TASK BRIEF – Copy each line that contains the string "format", taking them from the material.

MATERIAL FOR THIS TASK –
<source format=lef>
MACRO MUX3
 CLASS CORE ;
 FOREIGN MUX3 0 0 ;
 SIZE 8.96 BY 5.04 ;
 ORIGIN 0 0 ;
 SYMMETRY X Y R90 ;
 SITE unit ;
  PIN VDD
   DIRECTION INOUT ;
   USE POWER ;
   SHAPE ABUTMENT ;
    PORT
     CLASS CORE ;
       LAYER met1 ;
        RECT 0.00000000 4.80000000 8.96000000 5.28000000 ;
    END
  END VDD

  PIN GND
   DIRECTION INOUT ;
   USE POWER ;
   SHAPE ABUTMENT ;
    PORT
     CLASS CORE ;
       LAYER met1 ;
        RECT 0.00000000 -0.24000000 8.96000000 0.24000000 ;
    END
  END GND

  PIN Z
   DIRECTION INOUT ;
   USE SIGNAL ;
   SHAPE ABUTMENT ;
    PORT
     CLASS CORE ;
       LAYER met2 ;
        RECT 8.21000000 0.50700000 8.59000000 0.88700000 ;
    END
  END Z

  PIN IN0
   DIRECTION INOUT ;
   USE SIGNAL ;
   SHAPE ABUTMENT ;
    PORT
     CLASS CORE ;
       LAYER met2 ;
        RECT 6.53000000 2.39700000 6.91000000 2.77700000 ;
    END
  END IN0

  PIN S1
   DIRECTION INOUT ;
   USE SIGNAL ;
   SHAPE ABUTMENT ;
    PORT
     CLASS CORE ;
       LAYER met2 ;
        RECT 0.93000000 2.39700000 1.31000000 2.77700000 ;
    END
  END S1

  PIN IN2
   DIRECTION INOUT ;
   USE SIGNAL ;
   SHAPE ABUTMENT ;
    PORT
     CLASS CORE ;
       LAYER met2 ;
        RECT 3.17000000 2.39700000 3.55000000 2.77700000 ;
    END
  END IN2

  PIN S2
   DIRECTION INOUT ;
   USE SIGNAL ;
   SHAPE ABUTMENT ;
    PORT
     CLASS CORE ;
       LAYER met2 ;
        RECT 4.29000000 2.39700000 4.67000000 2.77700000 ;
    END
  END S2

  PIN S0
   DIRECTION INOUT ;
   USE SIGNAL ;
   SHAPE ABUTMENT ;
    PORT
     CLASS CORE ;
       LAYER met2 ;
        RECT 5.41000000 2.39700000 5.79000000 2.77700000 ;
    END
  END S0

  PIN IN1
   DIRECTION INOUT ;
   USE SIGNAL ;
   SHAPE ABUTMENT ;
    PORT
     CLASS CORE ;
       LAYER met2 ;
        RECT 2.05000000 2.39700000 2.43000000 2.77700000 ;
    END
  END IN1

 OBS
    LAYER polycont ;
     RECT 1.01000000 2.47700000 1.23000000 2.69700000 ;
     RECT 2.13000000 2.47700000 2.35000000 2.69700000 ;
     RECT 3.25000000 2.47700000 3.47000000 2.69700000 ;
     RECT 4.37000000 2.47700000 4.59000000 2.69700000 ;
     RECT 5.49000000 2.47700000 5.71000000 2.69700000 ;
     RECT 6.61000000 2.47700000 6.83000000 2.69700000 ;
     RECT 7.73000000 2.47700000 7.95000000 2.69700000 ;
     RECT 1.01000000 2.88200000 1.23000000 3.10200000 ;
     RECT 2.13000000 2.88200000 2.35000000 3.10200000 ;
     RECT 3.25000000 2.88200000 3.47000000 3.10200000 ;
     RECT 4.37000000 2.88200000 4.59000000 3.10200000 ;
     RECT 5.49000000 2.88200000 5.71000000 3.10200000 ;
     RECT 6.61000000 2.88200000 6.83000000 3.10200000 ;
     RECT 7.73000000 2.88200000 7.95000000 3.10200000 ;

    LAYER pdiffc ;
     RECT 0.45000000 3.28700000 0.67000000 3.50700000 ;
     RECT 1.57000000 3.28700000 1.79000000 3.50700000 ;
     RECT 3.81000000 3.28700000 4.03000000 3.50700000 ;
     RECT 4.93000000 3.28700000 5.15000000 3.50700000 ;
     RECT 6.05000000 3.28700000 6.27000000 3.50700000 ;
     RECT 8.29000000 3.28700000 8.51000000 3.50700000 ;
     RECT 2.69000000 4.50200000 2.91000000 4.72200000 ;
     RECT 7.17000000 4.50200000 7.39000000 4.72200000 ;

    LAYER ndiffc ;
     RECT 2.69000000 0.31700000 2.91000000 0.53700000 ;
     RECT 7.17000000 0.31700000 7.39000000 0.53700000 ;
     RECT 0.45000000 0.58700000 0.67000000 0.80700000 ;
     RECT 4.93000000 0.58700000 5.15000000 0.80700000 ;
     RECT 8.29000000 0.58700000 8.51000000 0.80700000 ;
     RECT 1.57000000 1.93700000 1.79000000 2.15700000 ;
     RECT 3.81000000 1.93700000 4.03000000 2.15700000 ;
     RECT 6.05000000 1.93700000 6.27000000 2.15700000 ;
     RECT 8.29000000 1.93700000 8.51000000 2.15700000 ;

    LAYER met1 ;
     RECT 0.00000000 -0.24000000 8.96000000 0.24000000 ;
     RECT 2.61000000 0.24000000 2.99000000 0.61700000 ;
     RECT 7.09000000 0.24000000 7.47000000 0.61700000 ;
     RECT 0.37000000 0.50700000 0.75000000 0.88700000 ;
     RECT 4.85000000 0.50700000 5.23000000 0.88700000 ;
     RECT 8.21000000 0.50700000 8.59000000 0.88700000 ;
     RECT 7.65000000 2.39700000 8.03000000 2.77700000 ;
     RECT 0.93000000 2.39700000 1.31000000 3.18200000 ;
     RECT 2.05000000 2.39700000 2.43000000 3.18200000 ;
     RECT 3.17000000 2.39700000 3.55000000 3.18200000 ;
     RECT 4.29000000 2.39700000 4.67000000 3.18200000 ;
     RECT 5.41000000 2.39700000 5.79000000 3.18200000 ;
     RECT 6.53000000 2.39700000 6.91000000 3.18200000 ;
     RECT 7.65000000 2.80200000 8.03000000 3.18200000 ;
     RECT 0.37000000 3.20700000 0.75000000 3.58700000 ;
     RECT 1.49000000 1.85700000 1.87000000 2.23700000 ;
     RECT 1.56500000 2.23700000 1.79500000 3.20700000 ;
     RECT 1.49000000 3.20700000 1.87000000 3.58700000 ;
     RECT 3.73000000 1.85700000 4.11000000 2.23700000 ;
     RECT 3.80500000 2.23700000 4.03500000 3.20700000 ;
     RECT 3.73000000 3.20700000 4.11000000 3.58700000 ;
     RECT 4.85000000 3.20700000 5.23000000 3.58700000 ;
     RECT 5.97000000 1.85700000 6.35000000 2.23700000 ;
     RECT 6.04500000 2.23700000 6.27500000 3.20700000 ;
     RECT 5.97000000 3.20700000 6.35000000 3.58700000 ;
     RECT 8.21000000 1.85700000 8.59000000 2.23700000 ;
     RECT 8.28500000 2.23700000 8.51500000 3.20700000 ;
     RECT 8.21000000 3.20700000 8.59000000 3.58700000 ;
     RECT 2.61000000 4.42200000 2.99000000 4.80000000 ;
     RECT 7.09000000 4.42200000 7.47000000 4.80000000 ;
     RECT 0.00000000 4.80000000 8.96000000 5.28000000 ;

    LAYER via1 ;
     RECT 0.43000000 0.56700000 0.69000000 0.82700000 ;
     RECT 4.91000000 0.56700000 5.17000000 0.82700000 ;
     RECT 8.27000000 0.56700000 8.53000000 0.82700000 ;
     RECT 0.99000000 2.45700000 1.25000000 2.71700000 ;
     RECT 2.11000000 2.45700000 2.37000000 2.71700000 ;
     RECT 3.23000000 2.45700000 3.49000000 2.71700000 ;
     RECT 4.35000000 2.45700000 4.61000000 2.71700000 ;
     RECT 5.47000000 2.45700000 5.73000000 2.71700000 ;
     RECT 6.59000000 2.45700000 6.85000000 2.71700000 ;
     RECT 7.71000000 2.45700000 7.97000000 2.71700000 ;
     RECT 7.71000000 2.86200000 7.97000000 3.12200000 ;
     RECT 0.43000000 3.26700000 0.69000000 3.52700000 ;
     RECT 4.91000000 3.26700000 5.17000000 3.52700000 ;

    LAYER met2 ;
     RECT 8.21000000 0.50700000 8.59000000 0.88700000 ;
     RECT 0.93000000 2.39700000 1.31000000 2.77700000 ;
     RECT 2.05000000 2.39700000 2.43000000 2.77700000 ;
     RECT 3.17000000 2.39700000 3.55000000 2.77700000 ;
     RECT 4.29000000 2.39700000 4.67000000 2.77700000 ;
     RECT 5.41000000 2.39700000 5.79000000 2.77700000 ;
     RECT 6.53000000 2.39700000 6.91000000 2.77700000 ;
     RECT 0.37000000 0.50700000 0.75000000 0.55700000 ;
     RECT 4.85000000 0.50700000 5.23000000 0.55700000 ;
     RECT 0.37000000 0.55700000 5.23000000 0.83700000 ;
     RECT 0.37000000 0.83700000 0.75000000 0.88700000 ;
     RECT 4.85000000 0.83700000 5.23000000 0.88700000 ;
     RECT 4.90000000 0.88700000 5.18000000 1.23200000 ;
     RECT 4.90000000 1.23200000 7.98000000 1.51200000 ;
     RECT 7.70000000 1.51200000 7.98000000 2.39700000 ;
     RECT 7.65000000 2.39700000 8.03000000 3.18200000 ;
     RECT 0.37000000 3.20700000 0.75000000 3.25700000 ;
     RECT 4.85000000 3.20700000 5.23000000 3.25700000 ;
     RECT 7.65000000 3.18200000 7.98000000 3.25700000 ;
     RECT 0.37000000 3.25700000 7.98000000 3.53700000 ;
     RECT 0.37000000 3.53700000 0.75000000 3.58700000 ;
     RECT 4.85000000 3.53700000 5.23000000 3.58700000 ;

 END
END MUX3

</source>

---

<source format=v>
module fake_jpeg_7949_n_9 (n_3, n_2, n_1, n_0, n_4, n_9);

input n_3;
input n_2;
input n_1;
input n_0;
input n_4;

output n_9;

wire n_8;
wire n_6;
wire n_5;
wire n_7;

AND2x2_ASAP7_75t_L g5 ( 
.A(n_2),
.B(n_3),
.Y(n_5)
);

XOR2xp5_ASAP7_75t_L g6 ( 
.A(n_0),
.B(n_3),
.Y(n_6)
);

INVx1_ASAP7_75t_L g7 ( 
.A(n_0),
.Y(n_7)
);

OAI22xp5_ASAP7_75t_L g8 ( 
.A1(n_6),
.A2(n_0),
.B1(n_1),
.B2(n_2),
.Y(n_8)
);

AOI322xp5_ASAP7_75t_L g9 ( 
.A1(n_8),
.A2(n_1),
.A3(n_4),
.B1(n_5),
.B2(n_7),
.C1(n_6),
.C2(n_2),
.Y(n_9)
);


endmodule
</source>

...

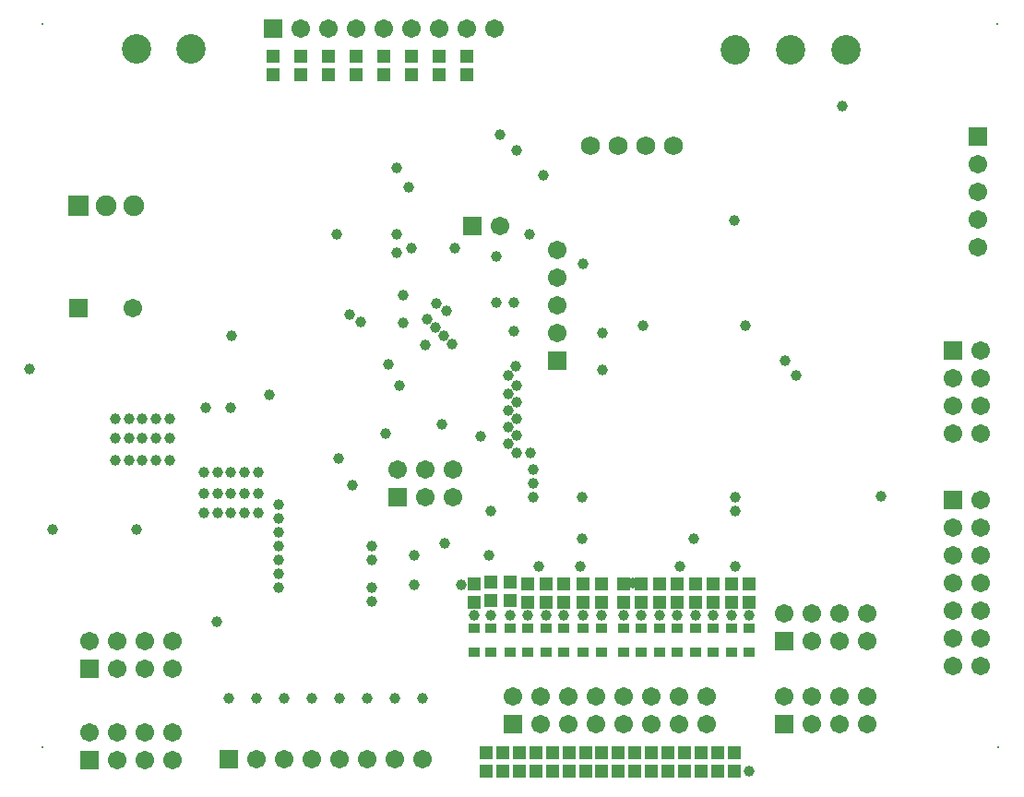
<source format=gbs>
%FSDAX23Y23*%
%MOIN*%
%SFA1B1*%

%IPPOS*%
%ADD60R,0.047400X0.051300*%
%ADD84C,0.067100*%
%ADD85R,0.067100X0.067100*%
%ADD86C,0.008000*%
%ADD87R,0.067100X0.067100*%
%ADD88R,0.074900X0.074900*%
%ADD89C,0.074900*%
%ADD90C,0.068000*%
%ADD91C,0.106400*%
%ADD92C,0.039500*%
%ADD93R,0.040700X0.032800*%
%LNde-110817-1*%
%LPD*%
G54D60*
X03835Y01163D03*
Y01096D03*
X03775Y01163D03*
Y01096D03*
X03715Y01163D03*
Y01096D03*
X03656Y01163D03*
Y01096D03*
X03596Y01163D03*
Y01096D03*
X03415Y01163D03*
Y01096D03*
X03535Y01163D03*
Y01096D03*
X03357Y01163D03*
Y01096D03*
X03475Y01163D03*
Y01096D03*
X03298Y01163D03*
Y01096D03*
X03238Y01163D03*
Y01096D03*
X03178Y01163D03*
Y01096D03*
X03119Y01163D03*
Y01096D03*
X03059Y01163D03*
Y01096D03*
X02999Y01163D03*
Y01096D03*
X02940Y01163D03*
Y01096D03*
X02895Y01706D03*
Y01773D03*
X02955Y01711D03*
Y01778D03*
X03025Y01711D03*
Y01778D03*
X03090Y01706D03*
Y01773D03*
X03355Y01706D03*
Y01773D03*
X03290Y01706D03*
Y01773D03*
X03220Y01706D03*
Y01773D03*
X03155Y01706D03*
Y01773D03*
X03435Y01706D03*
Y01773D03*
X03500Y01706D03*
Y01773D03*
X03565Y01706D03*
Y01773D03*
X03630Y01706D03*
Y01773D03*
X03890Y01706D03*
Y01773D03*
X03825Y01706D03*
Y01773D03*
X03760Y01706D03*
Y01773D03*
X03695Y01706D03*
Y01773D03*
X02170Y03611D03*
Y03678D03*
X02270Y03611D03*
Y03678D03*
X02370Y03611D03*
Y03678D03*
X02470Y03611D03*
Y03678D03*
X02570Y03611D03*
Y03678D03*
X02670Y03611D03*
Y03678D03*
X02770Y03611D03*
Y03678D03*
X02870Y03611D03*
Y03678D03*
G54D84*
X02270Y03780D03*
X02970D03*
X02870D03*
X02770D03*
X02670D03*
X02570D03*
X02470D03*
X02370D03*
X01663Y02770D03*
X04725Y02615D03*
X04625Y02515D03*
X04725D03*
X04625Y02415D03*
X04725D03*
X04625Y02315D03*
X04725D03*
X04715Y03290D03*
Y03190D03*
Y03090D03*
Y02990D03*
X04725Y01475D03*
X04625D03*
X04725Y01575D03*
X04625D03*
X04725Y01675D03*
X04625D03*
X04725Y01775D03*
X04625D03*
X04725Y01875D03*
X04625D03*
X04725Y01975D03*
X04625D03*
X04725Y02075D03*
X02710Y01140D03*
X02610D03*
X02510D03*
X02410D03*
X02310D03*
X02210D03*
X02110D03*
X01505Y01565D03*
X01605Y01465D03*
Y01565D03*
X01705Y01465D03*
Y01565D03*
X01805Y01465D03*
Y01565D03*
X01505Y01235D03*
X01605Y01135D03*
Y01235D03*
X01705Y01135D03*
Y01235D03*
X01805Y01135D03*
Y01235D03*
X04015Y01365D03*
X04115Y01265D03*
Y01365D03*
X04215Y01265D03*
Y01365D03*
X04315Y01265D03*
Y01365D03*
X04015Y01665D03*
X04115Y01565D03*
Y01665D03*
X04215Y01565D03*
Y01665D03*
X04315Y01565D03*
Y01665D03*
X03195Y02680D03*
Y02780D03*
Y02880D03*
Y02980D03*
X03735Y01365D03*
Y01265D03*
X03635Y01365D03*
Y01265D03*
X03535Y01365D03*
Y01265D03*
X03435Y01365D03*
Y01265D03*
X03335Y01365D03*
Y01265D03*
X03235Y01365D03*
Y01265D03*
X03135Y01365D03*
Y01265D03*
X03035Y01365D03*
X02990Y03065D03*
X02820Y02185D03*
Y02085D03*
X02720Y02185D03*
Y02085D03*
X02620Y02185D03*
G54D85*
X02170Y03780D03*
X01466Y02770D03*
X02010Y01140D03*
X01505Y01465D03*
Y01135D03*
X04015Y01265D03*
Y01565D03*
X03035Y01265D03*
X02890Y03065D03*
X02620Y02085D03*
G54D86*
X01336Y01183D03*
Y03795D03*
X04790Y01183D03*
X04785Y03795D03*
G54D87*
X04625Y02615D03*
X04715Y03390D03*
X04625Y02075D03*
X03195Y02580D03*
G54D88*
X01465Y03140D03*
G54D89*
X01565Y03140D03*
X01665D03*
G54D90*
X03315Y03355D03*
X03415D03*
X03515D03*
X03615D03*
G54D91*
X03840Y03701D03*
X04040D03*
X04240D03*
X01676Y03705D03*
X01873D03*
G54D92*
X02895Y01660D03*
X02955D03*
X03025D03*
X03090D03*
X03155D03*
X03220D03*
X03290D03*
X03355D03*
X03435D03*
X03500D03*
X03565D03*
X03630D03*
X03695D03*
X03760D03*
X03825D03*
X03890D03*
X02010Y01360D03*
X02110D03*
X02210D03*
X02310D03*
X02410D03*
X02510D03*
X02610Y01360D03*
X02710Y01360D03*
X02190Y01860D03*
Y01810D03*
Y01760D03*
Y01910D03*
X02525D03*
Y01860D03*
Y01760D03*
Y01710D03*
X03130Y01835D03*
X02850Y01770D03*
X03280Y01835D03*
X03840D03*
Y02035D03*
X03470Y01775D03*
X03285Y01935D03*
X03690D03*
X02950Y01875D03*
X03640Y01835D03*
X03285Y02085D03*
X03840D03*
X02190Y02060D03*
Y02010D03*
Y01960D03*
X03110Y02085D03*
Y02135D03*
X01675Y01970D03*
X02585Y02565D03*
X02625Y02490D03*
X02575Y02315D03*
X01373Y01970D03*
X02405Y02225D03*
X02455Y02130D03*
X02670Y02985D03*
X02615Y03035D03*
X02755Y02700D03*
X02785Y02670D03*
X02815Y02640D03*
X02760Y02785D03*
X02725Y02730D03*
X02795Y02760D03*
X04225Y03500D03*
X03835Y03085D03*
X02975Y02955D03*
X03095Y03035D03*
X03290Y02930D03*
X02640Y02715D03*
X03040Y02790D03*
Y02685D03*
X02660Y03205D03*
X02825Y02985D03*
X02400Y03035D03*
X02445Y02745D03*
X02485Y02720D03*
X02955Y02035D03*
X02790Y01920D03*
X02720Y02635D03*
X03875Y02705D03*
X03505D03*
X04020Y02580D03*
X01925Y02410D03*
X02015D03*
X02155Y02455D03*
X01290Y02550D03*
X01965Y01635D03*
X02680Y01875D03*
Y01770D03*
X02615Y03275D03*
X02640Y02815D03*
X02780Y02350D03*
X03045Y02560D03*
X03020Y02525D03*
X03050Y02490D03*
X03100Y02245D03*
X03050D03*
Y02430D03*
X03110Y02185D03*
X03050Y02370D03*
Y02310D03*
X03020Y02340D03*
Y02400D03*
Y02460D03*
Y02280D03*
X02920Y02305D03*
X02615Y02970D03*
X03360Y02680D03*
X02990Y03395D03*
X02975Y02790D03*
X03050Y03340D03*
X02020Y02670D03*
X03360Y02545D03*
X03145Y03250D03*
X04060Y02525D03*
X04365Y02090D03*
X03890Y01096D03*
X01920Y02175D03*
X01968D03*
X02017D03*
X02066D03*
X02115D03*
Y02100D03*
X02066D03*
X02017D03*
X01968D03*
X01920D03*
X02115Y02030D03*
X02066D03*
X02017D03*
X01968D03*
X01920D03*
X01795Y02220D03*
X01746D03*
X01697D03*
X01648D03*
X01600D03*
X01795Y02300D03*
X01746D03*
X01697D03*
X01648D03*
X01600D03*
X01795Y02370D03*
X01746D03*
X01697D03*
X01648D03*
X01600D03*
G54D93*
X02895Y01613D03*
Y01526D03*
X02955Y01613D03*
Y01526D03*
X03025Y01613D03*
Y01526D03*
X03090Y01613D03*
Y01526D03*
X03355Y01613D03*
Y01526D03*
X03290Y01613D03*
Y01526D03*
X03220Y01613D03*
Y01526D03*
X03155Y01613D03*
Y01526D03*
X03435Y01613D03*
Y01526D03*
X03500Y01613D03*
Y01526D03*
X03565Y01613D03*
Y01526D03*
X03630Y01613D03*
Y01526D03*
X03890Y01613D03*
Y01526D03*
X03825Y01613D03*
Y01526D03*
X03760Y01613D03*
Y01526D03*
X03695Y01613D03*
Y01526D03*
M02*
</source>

RESPONSE TO THIS EXERCISE –
<source format=lef>
<source format=v>
<source format=gbs>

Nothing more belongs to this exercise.